In today’s The week that was… – is racial discrimination still an issue at universities, sexism in science is driving away women, women over 50 are staying in work longer but with few promotion opportunities and what role can men play in fighting everyday sexism.
Is racial discrimination still an issue at universities? This is the question being asked following Harvard’s and Oxford’s photo projects aimed at raising awareness of racism in higher education. The projects, entitled ‘I, too, am Harvard’ and ‘I, too, am Oxford’, featured black and minority ethnic students holding placards with messages such as “You do know they only accepted you because you’re black?”, “Then…why do you speak such good English?”, “Having an opinion does not make me an ‘angry black woman’.” In 2011, a report by the National Union of Students (NUS) found that one in six black students had experienced racism at their institution and one third did not trust their university to handle complaints properly.
The Guardian’s Academics Anonymous series is discussing sexism in science driving away women this week.

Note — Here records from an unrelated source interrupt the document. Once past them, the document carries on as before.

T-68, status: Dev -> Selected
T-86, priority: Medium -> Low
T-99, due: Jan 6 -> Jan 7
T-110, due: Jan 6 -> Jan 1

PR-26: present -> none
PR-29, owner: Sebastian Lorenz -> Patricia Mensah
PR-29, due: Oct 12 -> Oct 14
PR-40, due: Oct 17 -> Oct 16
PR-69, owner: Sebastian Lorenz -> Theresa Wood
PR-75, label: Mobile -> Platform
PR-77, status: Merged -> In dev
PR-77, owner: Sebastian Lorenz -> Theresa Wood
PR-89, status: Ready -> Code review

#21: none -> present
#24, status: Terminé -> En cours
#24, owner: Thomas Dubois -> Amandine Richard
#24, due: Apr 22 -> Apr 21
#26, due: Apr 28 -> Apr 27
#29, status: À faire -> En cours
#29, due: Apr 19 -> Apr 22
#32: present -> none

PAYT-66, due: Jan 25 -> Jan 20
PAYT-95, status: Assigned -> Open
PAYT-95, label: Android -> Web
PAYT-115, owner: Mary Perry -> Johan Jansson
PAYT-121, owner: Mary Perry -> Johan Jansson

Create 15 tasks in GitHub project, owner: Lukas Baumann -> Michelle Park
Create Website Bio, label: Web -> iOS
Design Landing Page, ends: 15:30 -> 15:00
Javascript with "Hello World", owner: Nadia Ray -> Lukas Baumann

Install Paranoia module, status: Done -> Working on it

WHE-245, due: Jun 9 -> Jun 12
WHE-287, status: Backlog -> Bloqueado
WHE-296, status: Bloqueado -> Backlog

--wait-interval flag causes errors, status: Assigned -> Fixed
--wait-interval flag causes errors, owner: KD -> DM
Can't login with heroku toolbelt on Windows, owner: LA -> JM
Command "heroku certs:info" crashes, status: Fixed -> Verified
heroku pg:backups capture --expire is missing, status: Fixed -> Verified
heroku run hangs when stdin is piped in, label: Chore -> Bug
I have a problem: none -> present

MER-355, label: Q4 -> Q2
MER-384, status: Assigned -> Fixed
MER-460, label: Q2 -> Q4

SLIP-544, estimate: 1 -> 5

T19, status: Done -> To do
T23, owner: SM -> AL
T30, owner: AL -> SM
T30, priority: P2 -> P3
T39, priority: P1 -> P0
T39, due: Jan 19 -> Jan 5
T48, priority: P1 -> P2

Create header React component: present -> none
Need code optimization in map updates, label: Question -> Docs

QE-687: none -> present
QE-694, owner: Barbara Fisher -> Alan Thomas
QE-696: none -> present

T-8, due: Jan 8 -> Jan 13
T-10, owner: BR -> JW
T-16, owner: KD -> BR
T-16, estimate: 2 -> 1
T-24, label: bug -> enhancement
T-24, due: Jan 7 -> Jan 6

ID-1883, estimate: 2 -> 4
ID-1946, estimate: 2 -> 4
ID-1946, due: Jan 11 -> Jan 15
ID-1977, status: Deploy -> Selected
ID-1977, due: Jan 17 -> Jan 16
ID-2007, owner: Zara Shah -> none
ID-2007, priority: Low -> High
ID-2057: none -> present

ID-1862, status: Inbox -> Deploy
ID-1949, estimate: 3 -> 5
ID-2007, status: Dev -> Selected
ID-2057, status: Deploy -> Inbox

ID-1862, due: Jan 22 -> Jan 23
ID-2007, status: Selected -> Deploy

The author writes: “Women in science face persistent challenges and discrimination…I will be told by my supervisor not to worry about enthusiasm and hard work because in the end, I will leave science for marriage and children. I have been asked to divulge my relationship status and future maternity plans in interviews. I have even watched my professor refuse to interview astounding female candidates because they have a child.”
A recent report from Unison, Women Deserve Better, has revealed changes in the world of work for women over 50 years of age. The findings of the survey show that women are staying in the workforce for longer but have fewer chances of promotion or moving to a higher grade job. The report also describes women in this age bracket as the ‘sandwich generation’ – women caught between the responsibilities of caring for children and grandchildren and/or a dependent elderly relative. An article in the Guardian argues that ageism and sexism in the workplace are as ubiquitous as ever.
What role can men play in the fight against everyday sexism? With recent discussions on lad culture in higher education, it is important to consider how men can be involved in challenging sexist behaviour. Laura Bates, founder of Everyday Sexism, writes: “The fact is that battling gender inequality isn’t about men v women. It’s about people against prejudice. And we need everybody on our side. For some men, hearing feminist arguments from their male peers can be an incredibly powerful way of getting the message across – so we need those allies out there spreading the word.”